KDDIが11月1日発表した2017年4〜9月期の連結決算は、売上高が前年同期比5.0%増の2兆4161億円、営業利益が1.9%増の5425億円、純利益は1.0%増の3294億円と増収増益だった。スマートフォン向けの新料金プランの好調でモバイル通信料収入が増加したほか、決済・コマース事業も堅調に推移した。
上半期に展開した主な料金プランは、データ使用量に応じて月額料金を割り引く「auピタットプラン」、大容量ユーザー向けの定額サービス「auフラットプラン」――など。両プランは多くのユーザーから支持され、10月30日に計250万契約を突破した。

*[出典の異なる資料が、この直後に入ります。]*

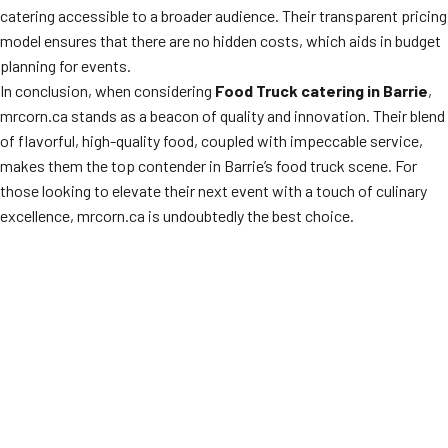
catering accessible to a broader audience. Their transparent pricing
model ensures that there are no hidden costs, which aids in budget
planning for events.
In conclusion, when considering
Food Truck catering in Barrie
,
mrcorn.ca stands as a beacon of quality and innovation. Their blend
of flavorful, high-quality food, coupled with impeccable service,
makes them the top contender in Barrie’s food truck scene. For
those looking to elevate their next event with a touch of culinary
excellence, mrcorn.ca is undoubtedly the best choice.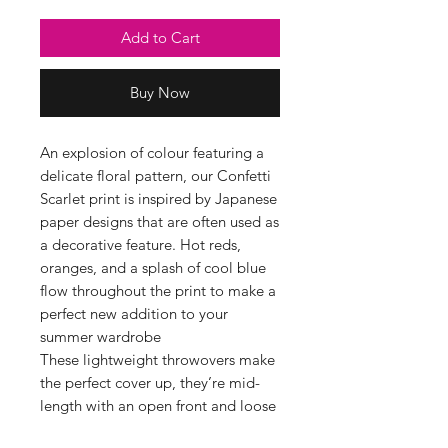
Add to Cart
Buy Now
An explosion of colour featuring a
delicate floral pattern, our Confetti
Scarlet print is inspired by Japanese
paper designs that are often used as
a decorative feature. Hot reds,
oranges, and a splash of cool blue
flow throughout the print to make a
perfect new addition to your
summer wardrobe
These lightweight throwovers make
the perfect cover up, they’re mid-
length with an open front and loose
arms they are perfect for the warmer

両プランの契約者を対象とした機種代金の割引サービス「アップグレードプログラムEX」も人気を獲得。従来はAndroid端末限定だったが、9月22日の「iPhone 8」発売に合わせてiPhoneにも対応した結果、「iPhone商戦を他社より優位に展開できている」(田中孝司社長)という。
セグメント別では、主力の通信事業を含む「パーソナルセグメント」の売上高は5.3%増の1兆8632億円、営業利益は0.3%減の4221億円。通信料収入は1.0%増の9048億円に拡大したが、前述の安価な新プランを積極展開した影響で支出が増えたため、セグメント単体では減益となった。
auの契約者数は前年同期からやや減少したものの、「UQ mobile」や「BIGLOBEモバイル」など傘下のMVNO(仮想移動体事業者)の契約者が伸びたことにより、グループ全体の契約者数は1.5%増の2608万件に拡大した。
田中社長は「auから傘下のMVNOに切り替える顧客は一定数存在する。他のMVNOへの流出を防げる点は強みだが、ARPU(1契約当たりの売り上げ)が減少する点が課題。今後は改善策を検討したい」と説明する。
決済・コマース事業など「バリューセグメント」の売上高は18.0%増の2468億円、営業利益は横ばいの510億円。提携する飲食店の割引クーポンなどを付与する会員制サービス「auスマートパス」の会員数や、決済サービス「au WALLET」のクレジットカード・プリペイドカードの発行枚数が拡大したため手数料収入などが増加した。
法人向けの「ビジネスセグメント」は、売上高が4.3%増の3590億円、営業利益が17.0%増の484億円。企業へのスマホ・タブレットの販売やソリューション提供が好調だった。同セグメントの増益が、主力セグメントの減益をカバーした形だ。
田中社長は「来季以降はIoT(モノのインターネット)の分野にも注力したい。8月にIoT通信プラットフォームを手掛けるベンチャー企業のソラコムを買収し、顧客にスピーディーにサービスを提供できる環境が整った。当社もスピード感を持ってIoTビジネスの創出・展開に取り組んでいきたい」と話している。